* EXTRACTED TEXT:
......
ADA Advice To Help You Learn About The Americans With Disabilities Act


In 1990 the ADA was passed to help protect and enable people with disabilities in the United States. The act is intended to help people who have physical or psychological disabilities that substantially limit any major life activity. Examples include:
* Communication

* Mental Ability

* Breathing

* Eating

* Hearing

* Seeing

* Mobility

* Literacy
People who experience developmental delay or neurological impairment, as well as a number of other disabling circumstances may qualify for protections and assistance under this law. Furthermore, people acting on behalf of or in support or defense of a person with a disability may be eligible for protection and/or assistance. In this article, we will cover the basics and provide ADA advice to help you make the most of this important legislation.
The 5 Titles Within The ADA
1. Employment – Private businesses and employers that have a minimum of fifteen employees, as well as all government “businesses” and any employment agency cannot discriminate against people because of disability. Applicants and employees with disabilities must be considered and treated equally and provided reasonable accommodation (e.g. wheelchair ramps, sign language interpreter, mobility modifications).
2. Public Services, Activities & Programs – Local, state and federal government agencies cannot deny qualification or participation in programs based upon the disability of an applicant or participant. People with disabilities must be provided reasonable equal access/opportunities for recreation, public meetings, voting, transportation, social services, health care and the like.
......
* INFORMATION PROVIDED:
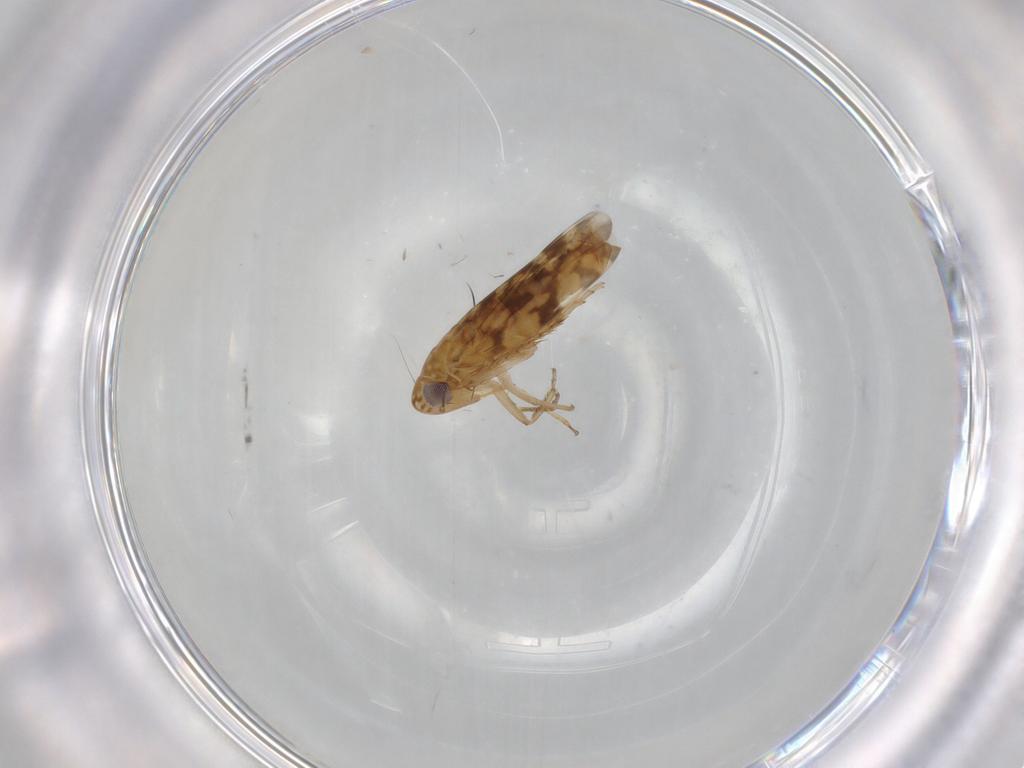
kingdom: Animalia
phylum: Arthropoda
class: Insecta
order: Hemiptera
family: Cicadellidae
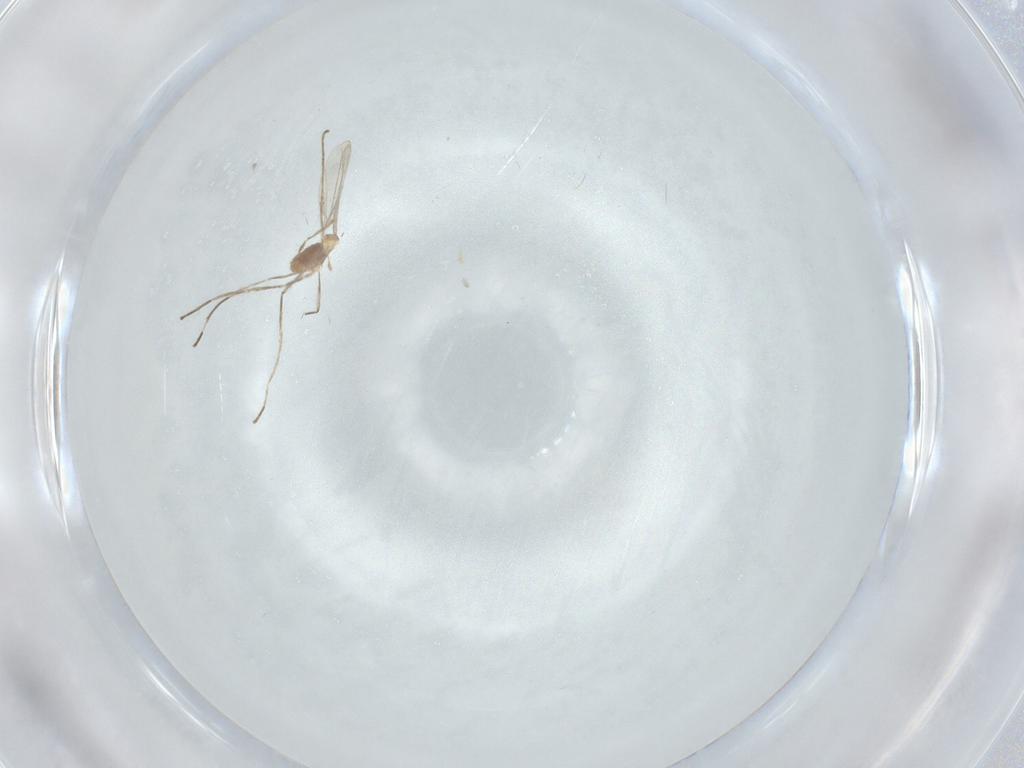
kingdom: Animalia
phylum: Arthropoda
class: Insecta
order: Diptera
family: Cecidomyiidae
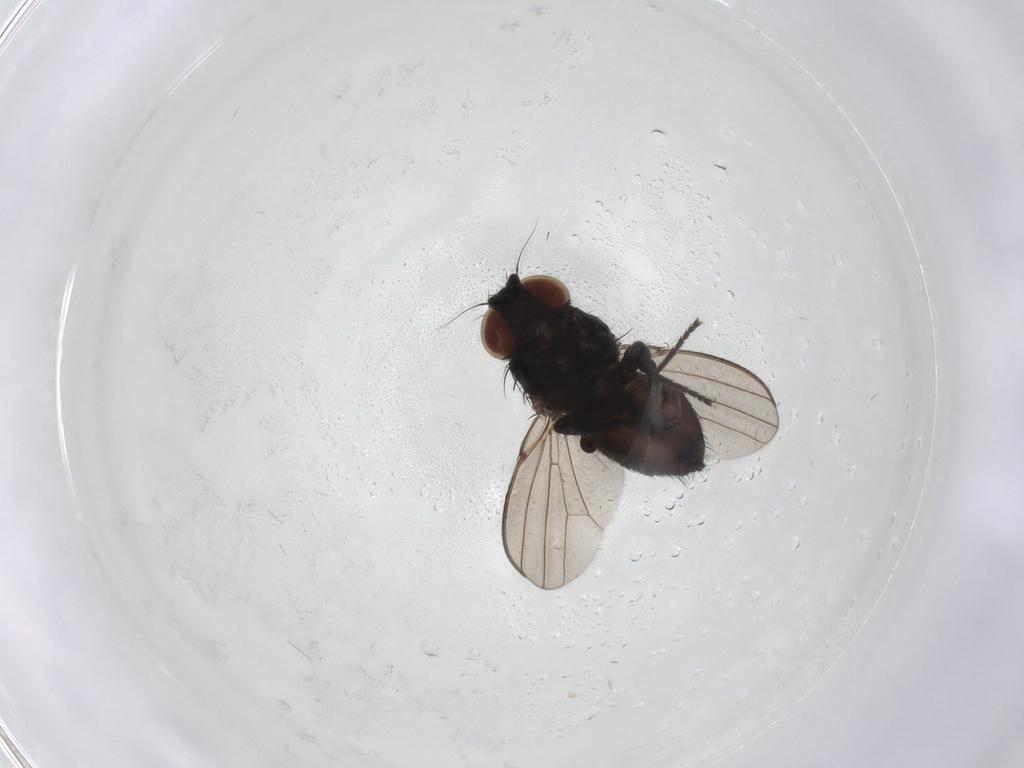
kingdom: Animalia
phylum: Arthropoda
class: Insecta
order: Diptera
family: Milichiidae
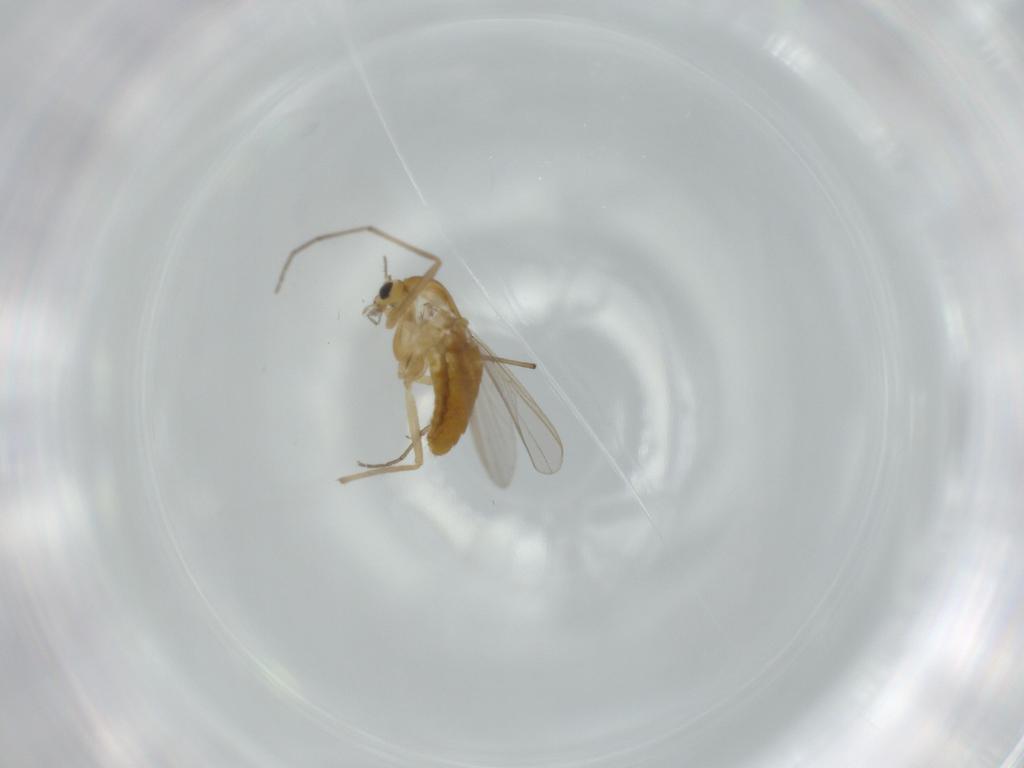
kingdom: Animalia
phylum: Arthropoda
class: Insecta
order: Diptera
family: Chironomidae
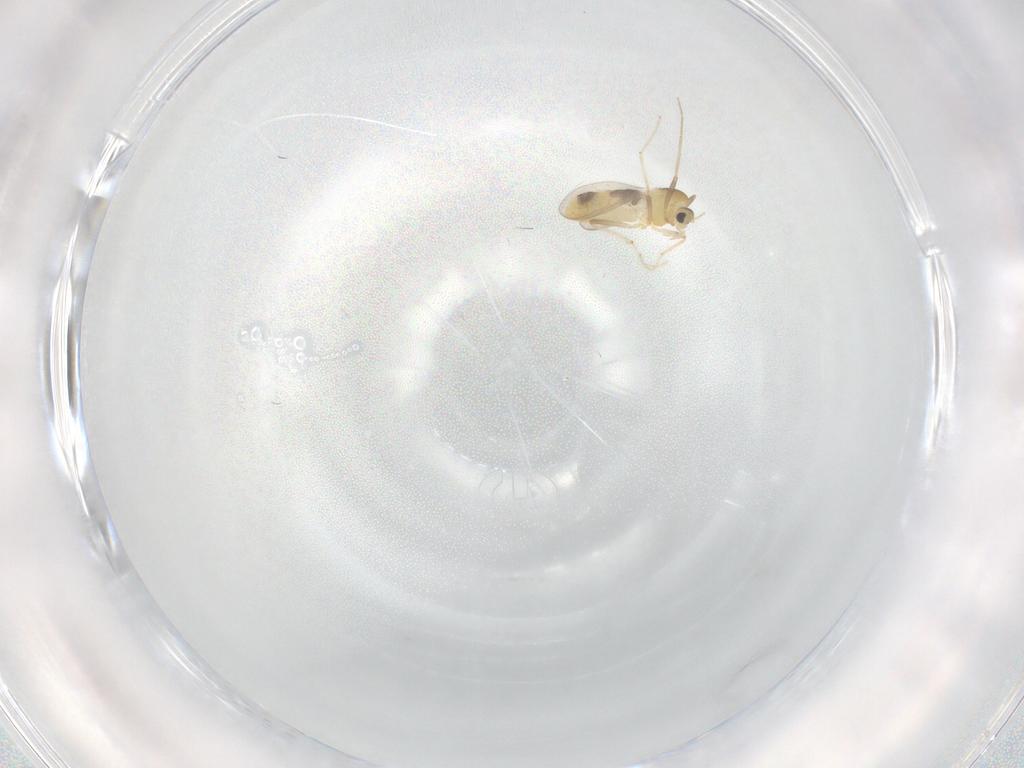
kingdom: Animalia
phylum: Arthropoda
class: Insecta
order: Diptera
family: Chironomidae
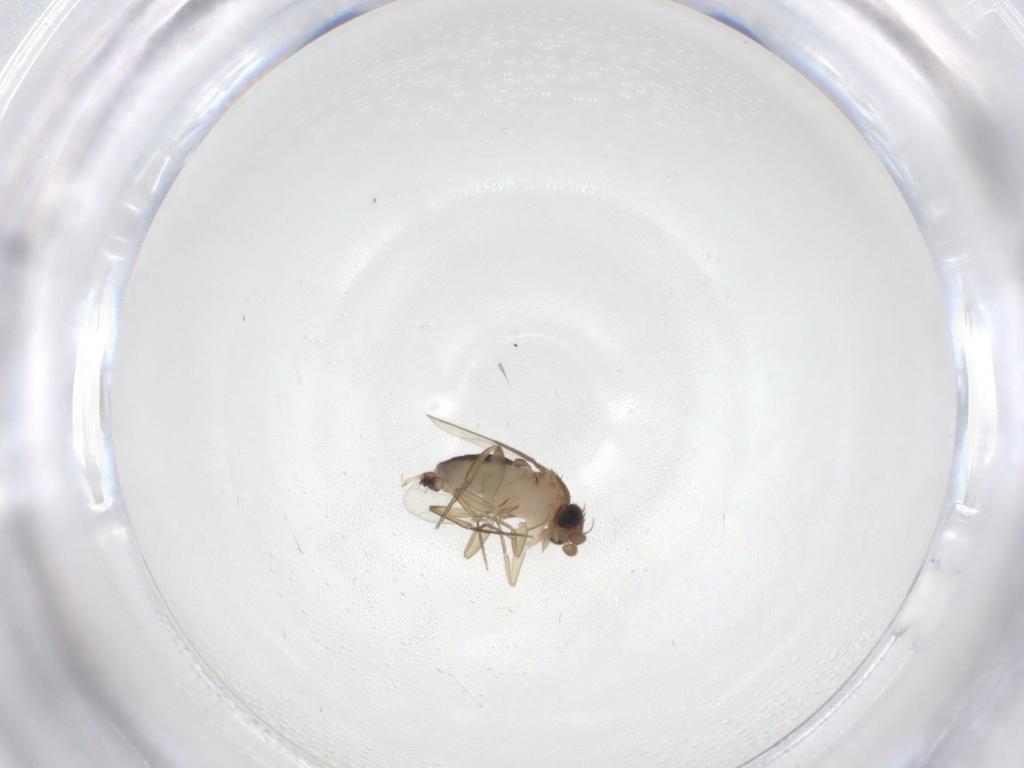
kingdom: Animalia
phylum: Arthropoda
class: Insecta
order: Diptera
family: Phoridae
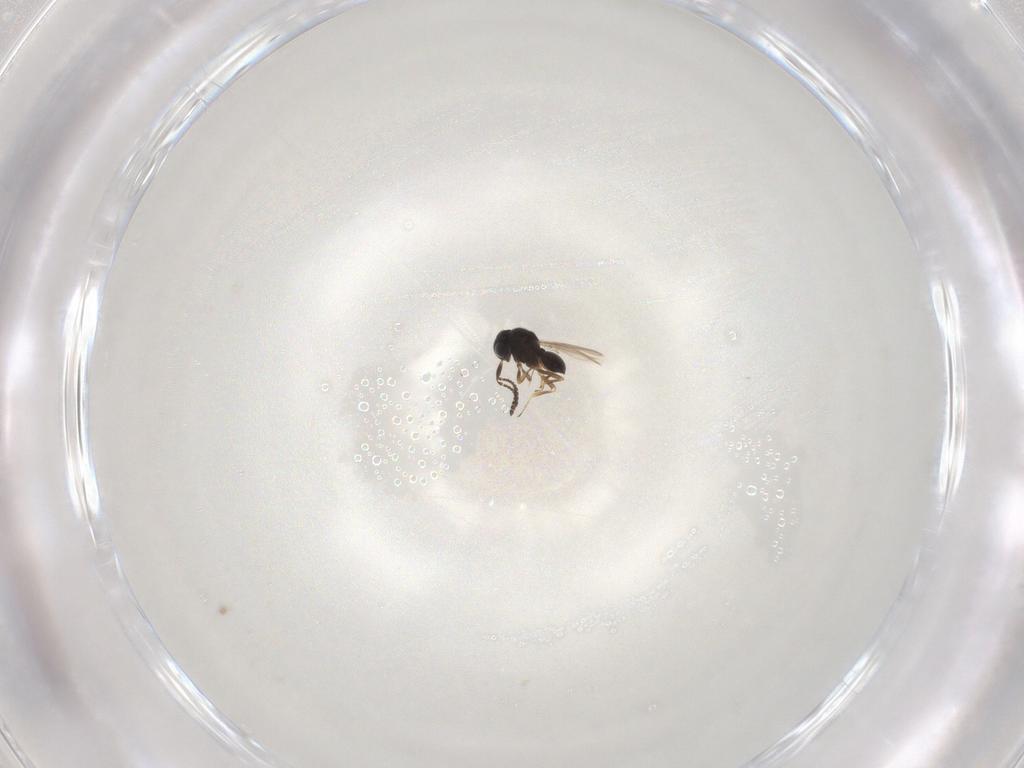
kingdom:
......
* EXERCISES TO COMPLETE:
A – Translate this sentence from the ADA article into Spanish: "In 1990 the ADA was passed to help protect and enable people with disabilities in the United States."
B – Pick up the article on the Americans with Disabilities Act after its last sentence and keep writing.

* ANSWERS GIVEN:
A – En 1990 se aprobó la ADA para ayudar a proteger y capacitar a las personas con discapacidades en los Estados Unidos.

B –
Accommodation does not have to take the form of physical modifications. For example, if a service is typically offered in an area that is inaccessible to a person with a disability, simply providing that service in an accessible area may be more reasonable than making physical modifications to the building.
3. Public Accommodations – Both for-profit and non-profit private establishments may not exclude, discriminate against or deny access to people with disabilities. Reasonable accessibility accommodations must be made in public places such as:
* Recreation facilities

* Day care facilities

* Homeless shelters

* Transportation

* Restaurants

* Theaters

* Hotels

* Banks
Generally speaking, any business that offers lodging, goods, services, education, testing, etc. to the public must make reasonable accommodations to offer the same to qualifying individuals with disabilities. Facilities and businesses under construction must include accessibility in their design. Existing businesses and facilities must accommodate within reason.
4. Telecommunications – As an addendum to the 1934 Telecommunications Act, the ADA requires that telecommunications companies provide a relay service to enable people with speech and/or hearing impairment to use telephone service per requirements set forth by Title IV of the ADA. Furthermore, new televisions with screen size greater than thirteen inches must have closed captioning ability built in.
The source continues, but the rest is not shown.